A persistência da memória

Alguns dos autores mais antigos escreveram sobre barro. A escrita cuneiforme, o antecessor remoto do alfabeto ocidental, foi inventada no Próximo Oriente, há cerca de 5 mil anos: o objetivo era manter registos: a compra de cereais, a venda de terra, os triunfos do rei, os estatutos dos sacerdotes, as posições das estrelas, as orações…

Um livro é feito de uma árvore. É um conjunto de partes lisas e flexíveis (que ainda se chamam folhas) impressas em carateres de pigmentação escura. Dá-se uma vista de olhos e ouve-se a voz de outra pessoa – talvez alguém que já tenha morrido há milhares de anos. Através dos milénios, o autor está a falar, com clareza e em silêncio, dentro da nossa cabeça, diretamente para nós. A escrita foi talvez a maior das invenções humanas, ligando as pessoas, cidadãos de épocas distantes que nunca se chegaram a conhecer. Os livros quebram as cadeias do tempo, provam que os seres humanos são capazes de exercer a magia.

Alguns dos autores mais antigos escreveram sobre barro. A escrita cuneiforme, o antecessor remoto do alfabeto ocidental, foi inventada no Próximo Oriente, há cerca de 5 mil anos: o objetivo era manter registos: a compra de cereais, a venda de terra, os triunfos do rei, os estatutos dos sacerdotes, as posições das estrelas, as orações aos deuses.

Durante milhares de anos, a escrita foi cinzelada em barro e pedra, riscada sobre cera, casca de árvore ou couro; pintada em bambu, papiro ou seda – mas sempre uma cópia de cada vez e, com exceção das inscrições nos monumentos, sempre para um pequeno número de leitores. Foi então que, na China, entre o século II e o século VI, se inventou a tinta e a impressão em blocos de madeira gravada, o que permitia fazerem-se e distribuírem-se muitas cópias do mesmo trabalho. 

A ideia demorou 1000 anos a atingir a Europa, remota e atrasada. Depois, de repente, os livros começaram a ser impressos por todo o mundo. Exatamente antes da invenção dos carateres móveis, cerca de 1450, não havia mais que algumas dezenas de milhares de livros em toda a Europa, todos manuscritos; apenas quase tantos quantos havia na China em 100 a.C. e um décimo dos existentes na grande Biblioteca de Alexandria.

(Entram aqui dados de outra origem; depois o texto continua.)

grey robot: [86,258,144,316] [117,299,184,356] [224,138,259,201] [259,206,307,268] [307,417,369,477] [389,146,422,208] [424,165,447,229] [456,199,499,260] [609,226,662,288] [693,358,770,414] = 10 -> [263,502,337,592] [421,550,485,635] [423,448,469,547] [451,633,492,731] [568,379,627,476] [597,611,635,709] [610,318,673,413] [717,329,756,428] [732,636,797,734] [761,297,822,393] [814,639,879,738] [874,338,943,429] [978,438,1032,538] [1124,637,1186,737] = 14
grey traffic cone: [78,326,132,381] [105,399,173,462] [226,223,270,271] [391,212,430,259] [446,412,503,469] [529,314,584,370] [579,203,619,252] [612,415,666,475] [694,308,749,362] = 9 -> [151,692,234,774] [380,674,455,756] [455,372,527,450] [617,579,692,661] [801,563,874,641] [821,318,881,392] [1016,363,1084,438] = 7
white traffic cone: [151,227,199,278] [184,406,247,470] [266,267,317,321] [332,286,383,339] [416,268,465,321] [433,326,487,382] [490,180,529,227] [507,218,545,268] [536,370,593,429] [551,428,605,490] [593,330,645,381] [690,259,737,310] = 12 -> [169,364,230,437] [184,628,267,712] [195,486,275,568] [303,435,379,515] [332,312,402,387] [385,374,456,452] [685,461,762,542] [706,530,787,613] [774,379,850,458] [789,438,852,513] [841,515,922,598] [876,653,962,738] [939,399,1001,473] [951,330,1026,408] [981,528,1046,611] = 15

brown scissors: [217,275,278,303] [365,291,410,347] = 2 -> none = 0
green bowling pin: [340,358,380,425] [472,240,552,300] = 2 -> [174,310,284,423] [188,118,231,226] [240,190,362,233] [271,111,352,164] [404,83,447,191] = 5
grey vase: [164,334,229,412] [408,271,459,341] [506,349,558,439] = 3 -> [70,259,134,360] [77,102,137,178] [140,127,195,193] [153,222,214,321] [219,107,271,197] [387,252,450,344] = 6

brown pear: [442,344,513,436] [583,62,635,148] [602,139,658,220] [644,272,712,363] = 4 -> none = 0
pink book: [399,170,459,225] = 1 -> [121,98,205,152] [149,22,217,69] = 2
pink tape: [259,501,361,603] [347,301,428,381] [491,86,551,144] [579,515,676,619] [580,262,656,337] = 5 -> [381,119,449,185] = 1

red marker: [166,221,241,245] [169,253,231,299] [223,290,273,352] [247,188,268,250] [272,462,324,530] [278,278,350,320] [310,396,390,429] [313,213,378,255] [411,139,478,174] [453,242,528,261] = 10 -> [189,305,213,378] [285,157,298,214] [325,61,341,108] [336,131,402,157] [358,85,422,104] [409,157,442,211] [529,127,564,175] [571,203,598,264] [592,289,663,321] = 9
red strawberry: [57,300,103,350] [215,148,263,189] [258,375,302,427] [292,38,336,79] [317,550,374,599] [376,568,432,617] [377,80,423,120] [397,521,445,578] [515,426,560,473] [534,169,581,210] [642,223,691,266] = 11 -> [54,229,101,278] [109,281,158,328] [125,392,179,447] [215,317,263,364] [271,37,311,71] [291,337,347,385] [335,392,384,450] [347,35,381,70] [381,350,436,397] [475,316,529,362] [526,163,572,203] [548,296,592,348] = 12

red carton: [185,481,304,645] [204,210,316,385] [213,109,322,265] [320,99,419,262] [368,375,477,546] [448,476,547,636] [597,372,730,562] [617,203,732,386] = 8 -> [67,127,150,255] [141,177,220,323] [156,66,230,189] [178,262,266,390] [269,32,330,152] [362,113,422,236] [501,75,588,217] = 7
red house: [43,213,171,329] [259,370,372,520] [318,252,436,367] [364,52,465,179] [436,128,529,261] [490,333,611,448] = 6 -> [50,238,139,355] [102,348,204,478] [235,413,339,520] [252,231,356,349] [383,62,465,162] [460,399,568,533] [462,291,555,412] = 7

Cinquenta anos mais tarde, cerca de 1500, havia 10 milhões de livros impressos. A cultura ficara ao dispor de quem quer que soubesse ler. A magia estava por toda a parte.

Mais recentemente, os livros, de um modo especial as edições de bolso, tiveram tiragens em massa e por preços acessíveis. Pelo preço de uma refeição modesta podia ficar-se ao corrente do declínio e queda do Império Romano, da origem das espécies, da interpretação dos sonhos, da natureza das coisas. Os livros são como as sementes. Podem ficar adormecidos durante séculos e a seguir florescer no solo menos propício». (Carl Sagan, Cosmos)

Portugal morre à míngua de leitura. A escola, que devia ser lugar de resistência, é campo aberto oferecido pela sucessão de ministérios ao tóxico do digital, à droga dos telemóveis.

Acabar com as elites, é o projeto confesso do actual ministro. Isto é:  acabar com a democracia e o país.

Há dias, uma professora de Português do 6.º ano de escolaridade dizia-me: «Não imagina o que sofro a tentar fazer com que os alunos consigam juntar as letras e ler».